Companies that think one answer is a blended workforce that allows some employees who used to work in-person to now work at home will be disappointed at best and frustrated at worst.
She said that GCs need to get “very strategic regarding this whole going-back-to-work policy.”
“There is no such thing as blended,” she said. “It is an impossible mirage that you think is out there and that you think you can achieve. You can’t. A company cannot be blended. An in-person company is fundamentally different from a virtual company. Everything about it. The values it takes to run it. The mind-shift it takes to work in those two environments.”

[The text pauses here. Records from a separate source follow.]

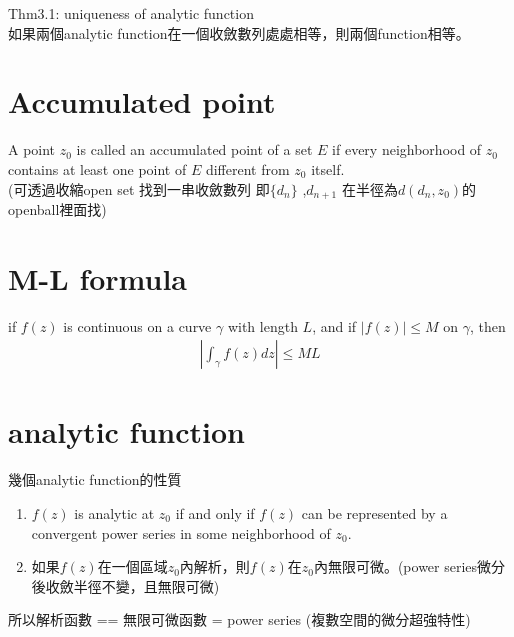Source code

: \documentclass{article}
\begin{document}
Thm3.1: uniqueness of analytic function\\
如果兩個analytic function在一個收斂數列處處相等，則兩個function相等。\\


\section{Accumulated point}
A point $z_0$ is called an accumulated point of a set $E$ if every neighborhood of $z_0$ contains at least one point of $E$ different from $z_0$ itself.\\
(可透過收縮open set 找到一串收斂數列 即$\{d_n\}$ ,$d_{n+1}$ 在半徑為$d(d_{n},z_0)$的openball裡面找)

\section{M-L formula}
if $f(z)$ is continuous on a curve $\gamma$ with length $L$, and if $|f(z)| \leq M$ on $\gamma$, then
\begin{align*}
    |\int_{\gamma} f(z) dz| \leq ML
\end{align*}

\section{analytic function}
幾個analytic function的性質
\begin{enumerate}
    \item $f(z)$ is analytic at $z_0$ if and only if $f(z)$ can be represented by a convergent power series in some neighborhood of $z_0$.
    \item 如果$f(z)$在一個區域$z_0$內解析，則$f(z)$在$z_0$內無限可微。(power series微分後收斂半徑不變，且無限可微)
\end{enumerate}
所以解析函數 == 無限可微函數 = power series (複數空間的微分超強特性)

\section{}

\end{document}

“I’m talking something as opposite on the spectrum as socialism and capitalism,” she continued. “That’s how far apart those realities are. This is where companies are going to struggle and falter in coming years. Companies are going to have to redefine themselves. Are they a virtual company or an in-person company? They can’t be both.”
Haidar said that corporate in-house counsel need to better position themselves to play a critical role. GCs have the “capacity to make the change happen,” she said.
“Legal has not had the strategic place in the C-suite that it has needed to have,” she said. “[Lawyers] have been [at the table] but it has been a protective mechanism, but it has not been a transformative mechanism. It has not been leading the discussion.”
Haidar said corporate in-house counsel need to “get serious about prioritization.”
“Forget goal-setting,” she said. “It is going to change every single week. The revenue number is going to change. The headcount number is going to change. The legal risk is going to change. As in-house counsel, we are going to have to sit with our teams and say, ‘If this is the goal, what is the pain we are going to have to navigate?’ Not ‘how are we going to do it’ – what is the actual pain? It is fundamentally different conversation than the one we have been having to date.”